Mallya to lose control of Force India F1 team
Vijay Mallya |
Diageo, parent company of Johnnie Walker which is set to become one of Ecclestone’s global F1 sponsors in 2016, have listed details of a dispute with Vijay Mallya in their 2015 annual report. Further, the global spirits company have now listed the Force India team as an asset of Diageo, valued at around $130m.
Following the acquisition of Mallya’s United Spirits (USL) business, certain questionable inter-company transactions between US and Mallya’s other companies emerged. In April this year, the Diageo controlled USL Board said it has “lost confidence" in Mallya after an internal probe and a forensic inquiry by PwC revealed alleged fund diversion to Kingfisher and other United breweries (UB) group entities. USL said “various improprieties and legal violations" were found in the investigation into loans given to UB Group firms and it asked Mallya to quit the board.
As part of the USL acquisition, Diageo issued a guarantee to Standard Chartered Bank for a $135 million loan they had awarded to Watson Ltd to ensure the release of USL shares that were to be acquired as part of the deal. Watson Ltd were holding as collateral for a loan they had granted to Vijay, shares in another Mallya business – United Breweries – and also shares in Sahara Force India.
Diageo became concerned that Standard Chartered would be unable to collect on the loan back in April this year following a default by Watson Ltd. Further, a number of other Indian banks chasing Mallya and his companies for debts of around $2bn had petitioned the Debt Recovery Tribunal (DRT) in Bengaluru and succeeded in preventing sale or any other transfer of such UBL shares in June as part of the enforcement process pending further orders.

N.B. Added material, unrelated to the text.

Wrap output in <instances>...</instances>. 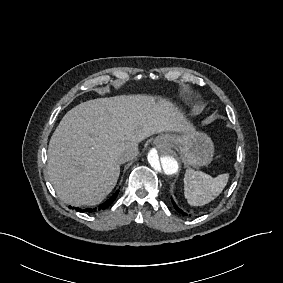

In an attempt to recover their loan to Watson Ltd, Standard Charter took action in June to have this embargo on the assets of Watson Ltd lifted and the court approved their petition. (Details below in Appendix A). As part of the debt transfer procedures since, the Watson held collateral from Mallya – of UBL shares and Force India shares – now sits in Diageo’s balance sheet.
There is a December deadline set for Diageo to be repaid and should this not happen, the Force India shares held currently as collateral may be transferred in full to Diageo.